§ **Exercise goal**
A faithful copy of the entire listing is what is needed.
[[ Data supplied open ]]
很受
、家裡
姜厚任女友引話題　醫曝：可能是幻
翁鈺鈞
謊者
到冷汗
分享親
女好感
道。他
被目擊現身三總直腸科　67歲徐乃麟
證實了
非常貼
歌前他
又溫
[[ Data supplied closed ]]
§ **Exercise result**
很受
、家裡
姜厚任女友引話題　醫曝：可能是幻
翁鈺鈞
謊者
到冷汗
分享親
女好感
道。他
被目擊現身三總直腸科　67歲徐乃麟
證實了
非常貼
歌前他
又溫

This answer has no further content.